__Task objective__
Can you quote every item below word for word, leaving out the pictures?

-------- Data to use

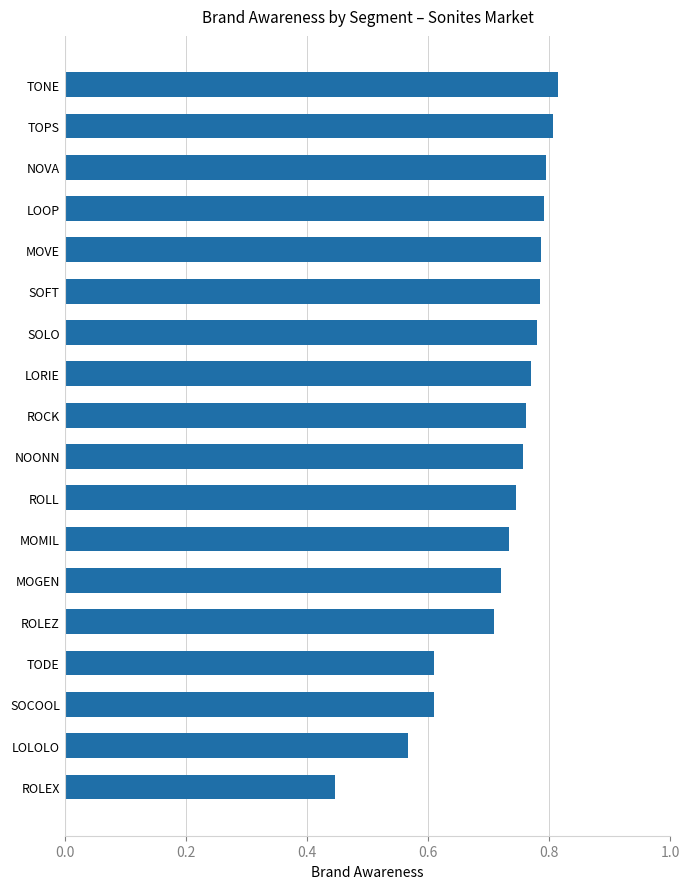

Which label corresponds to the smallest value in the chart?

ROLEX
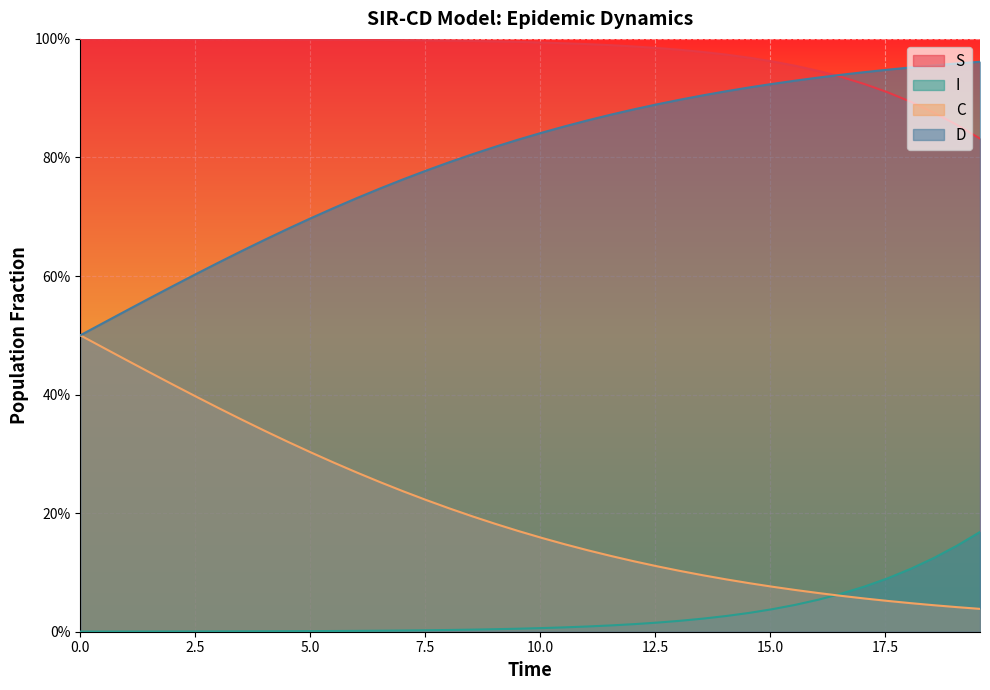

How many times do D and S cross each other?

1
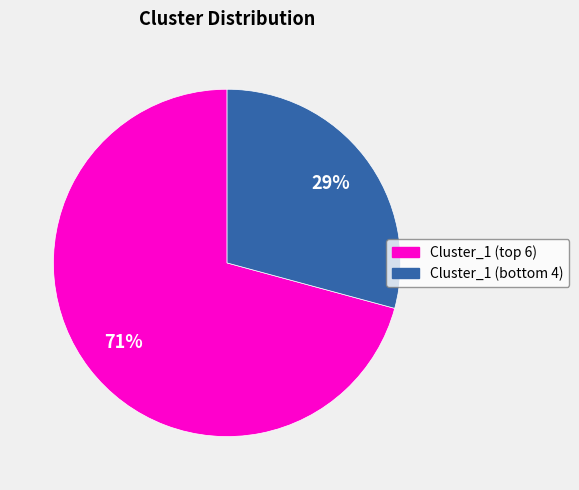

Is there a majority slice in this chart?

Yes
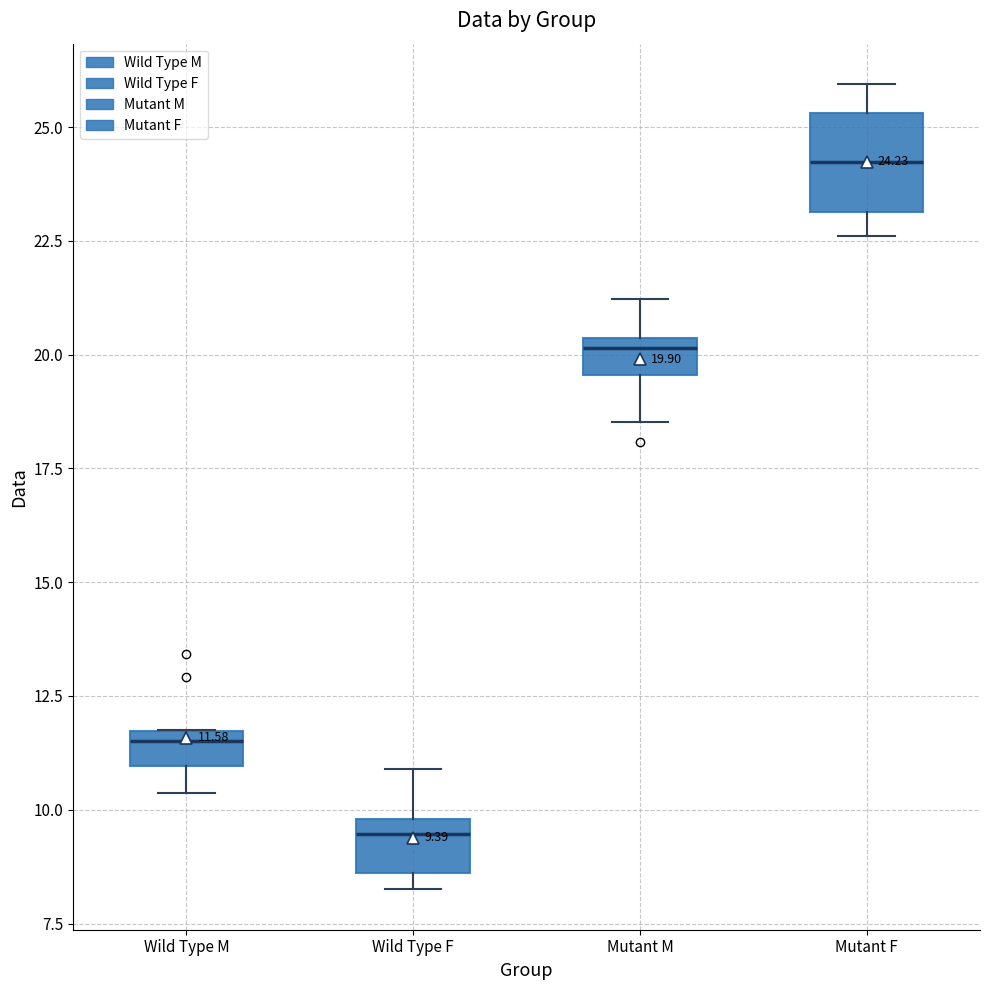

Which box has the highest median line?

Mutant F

----------------

__Your solution__
Which label corresponds to the smallest value in the chart?

ROLEX

How many times do D and S cross each other?

1

Is there a majority slice in this chart?

Yes

Which box has the highest median line?

Mutant F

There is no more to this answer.